Enzim – enzim mengkatalis pemindahan reversibel satu gugus

amino antara suatu asam amino dan suatu asam alfa – keto disebut
aminotransferase atau transaminase. Ada dua jenis enzim serum
transaminase yaitu serum glutamte oksaloasetat transminase (GOT) dan
serum glutamate piruvat transaminase (GPT). Aminotransferase tersebar
luas di tubuh terutama banyak dijumpai di hati karena peran penting organ
ini dalam sintesis protein dan dalam menyalurkan asam amino ke jalur
biokimiawi. Salah satu fungsi dari enzim GOT adalah sebagai bahan
diagnosa dan evaluasi penyakit hati dan penyakit jantung dan memantau
efek obat yang hepatotosik dan nefrotoksik.
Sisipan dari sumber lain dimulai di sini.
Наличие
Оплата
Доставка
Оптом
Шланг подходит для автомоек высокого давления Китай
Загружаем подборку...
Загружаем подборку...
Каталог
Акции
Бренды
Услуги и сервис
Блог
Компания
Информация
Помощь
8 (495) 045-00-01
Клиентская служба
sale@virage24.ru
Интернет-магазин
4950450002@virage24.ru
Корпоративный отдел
Sedangkan fungsi enzim GPT
adalah sebagai indikator kerusakan sel hati, memantau efek obat yang
hepatotoksik, membedakan ikterus hemolitik dengan ikterus karena
penyakit hati

Enzim GOT dan GPT menggambarkan keutuhan atau intergrasi sel–

sel hati. Semakin tinggi peningkatan kadar enzim GPT dan GOT, maka
semakin tinggi tingkat kerusakan sel-sel hati (Cahyono, 2009). Namun,
tidak semua peningkatan enzim GPT juga diproduksi oleh organ lain seperti
sel jantung, ginjal, otot, dan limpa. Akan tetapi, kebanyakan penyebab
peningkatan enzim GPT dan GOT adalah karena gangguan pada sel-sel hati
(Suharjo, 2009)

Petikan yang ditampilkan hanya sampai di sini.